Je lui répondis d'une moue contrite. Sa colère était amplement justifiée et je ne comptais pas continuer de le tromper. Néanmoins, je ne pouvais ni me présenter en tant qu'Ariana Leister, la bâtarde du roi céleste, ni lui révéler être également le Faucon, le capitaine de la Volière, l'escadron d'élite de l'armée royale. À vrai dire, nombreux ignoraient que ces deux entités n'en formaient en réalité qu'une seule ; si tout le monde avait entendu parler de cet escadron, les identités de ces membres demeuraient un secret bien gardé, et celle de leur capitaine d'autant plus. Seuls certains de nos noms de code étaient connus : le Faucon, bien évidemment, mais aussi l'Albatros, notre guerrier le plus redoutable dont les méthodes peu subtiles avaient fait la renommée, le Paon, notre maître prestidigitateur, pour ses diversions spectaculaires et des rumeurs courraient sur l'existence d'autres talents comptés parmi l'équipe mais les oiseaux associés étaient complètement aléatoires. Un Geai, notamment, faisait beaucoup jaser alors qu'aucun de nous ne portait ce surnom...
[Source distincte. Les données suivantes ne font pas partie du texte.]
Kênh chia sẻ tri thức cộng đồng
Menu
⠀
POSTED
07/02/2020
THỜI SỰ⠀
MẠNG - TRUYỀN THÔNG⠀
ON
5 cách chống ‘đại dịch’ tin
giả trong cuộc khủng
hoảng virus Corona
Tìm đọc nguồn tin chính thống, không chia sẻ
̶ Je ne vous veux aucun mal, affirmai-je pour toute réponse. Je cherche seulement des réponses. Je ne vous dénoncerai ni à votre roi ni au mien, que vous me répondiez ou non.
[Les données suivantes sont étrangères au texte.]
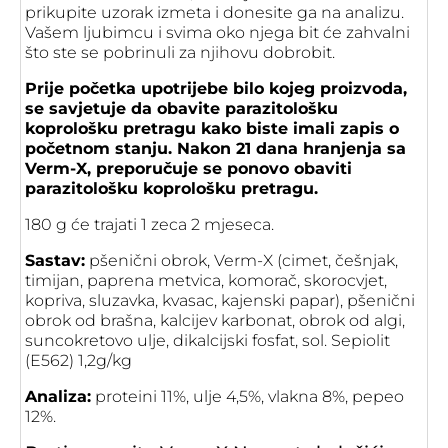
prikupite uzorak izmeta i donesite ga na analizu.
Vašem ljubimcu i svima oko njega bit će zahvalni
što ste se pobrinuli za njihovu dobrobit.
Prije početka upotrijebe bilo kojeg proizvoda,
se savjetuje da obavite parazitološku
koprološku pretragu kako biste imali zapis o
početnom stanju. Nakon 21 dana hranjenja sa
Verm-X, preporučuje se ponovo obaviti
parazitološku koprološku pretragu.
180 g će trajati 1 zeca 2 mjeseca.
Sastav:
pšenični obrok, Verm-X (cimet, češnjak,
timijan, paprena metvica, komorač, skorocvjet,
kopriva, sluzavka, kvasac, kajenski papar), pšenični
obrok od brašna, kalcijev karbonat, obrok od algi,
suncokretovo ulje, dikalcijski fosfat, sol. Sepiolit
(E562) 1,2g/kg
Analiza:
proteini 11%, ulje 4,5%, vlakna 8%, pepeo
12%.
Je levai les mains devant moi, bien visible, en signe de bonne foi. La main posée sur l'épée que je devinais à sa hanche, mon interlocuteur fronça les sourcils, soupçonneux. Mais si j'avais voulu les livrer, j'aurais eu l'occasion d'agir à maintes reprises. Cette réflexion le retenait certainement d'attaquer.
̶ Que veux-tu savoir ?
̶ Quel objectif suit votre roi ? Pourquoi ces soudaines attaques contre nos frontières ?
La surprise déforma ses traits une fraction de seconde, mais la maîtrise de l'homme politique reprit si vite le dessus que je doutai de l'avoir perçue.
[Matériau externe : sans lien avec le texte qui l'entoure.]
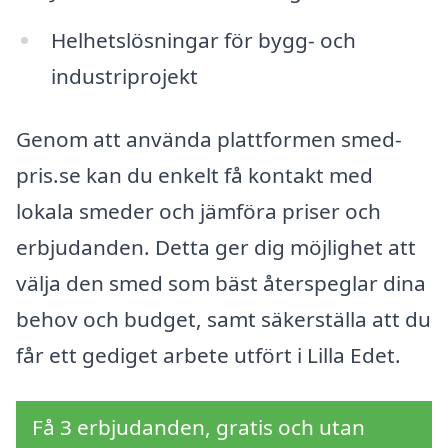
Helhetslösningar för bygg- och
industriprojekt
Genom att använda plattformen smed-
pris.se kan du enkelt få kontakt med
lokala smeder och jämföra priser och
erbjudanden. Detta ger dig möjlighet att
välja den smed som bäst återspeglar dina
behov och budget, samt säkerställa att du
får ett gediget arbete utfört i Lilla Edet.
Få 3 erbjudanden, gratis och utan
̶ Qu'est-ce que j'en sais ? feignit-il. La sphère royale est aussi inaccessible que votre paradis céleste pour un pauvre pêcheur comme moi...
Il faisait référence à un vieux mythe de mon peuple : une légende qui racontait qu'autrefois, dans des temps immémoriaux, mes ancêtres maîtrisaient si bien la foudre de l'Oiseau-Tonnerre que cela leur donnait accès au véritable monde de l'Éther, un endroit fabuleux et paisible, accessible d'eux seuls. On disait que la perte de cette faculté signifiait le désamour de notre Esprit Protecteur mais qu'un jour, un autre de ces héritiers parviendrait de nouveau à contrôler la tempête et que le retour dans ce lieu serait possible.
Mais les chimères autour des Esprits étaient si nombreuses qu'il était difficile d'en démêler le vrai du faux. Au sein même de ma famille, la véracité de cette histoire n'avait jamais été confirmée.
̶ S'il vous plaît Ive, ne faites pas semblant. J'ai beaucoup de respect pour le geste d'Ondine, et j'en ai autant pour vous et votre fils d'avoir osé renier votre serment pour vos idéaux. Ne crachez pas sur tout cela.
Une infinie tristesse s'abattit sur les épaules usées de cet homme fatigué. Il n'était certes pas très vieux, la quarantaine tout au plus, mais ces derniers mois l'avaient essoré aussi sûrement qu'une décennie.
̶ Comment l'as-tu découvert ? s'enquit-il, vouté.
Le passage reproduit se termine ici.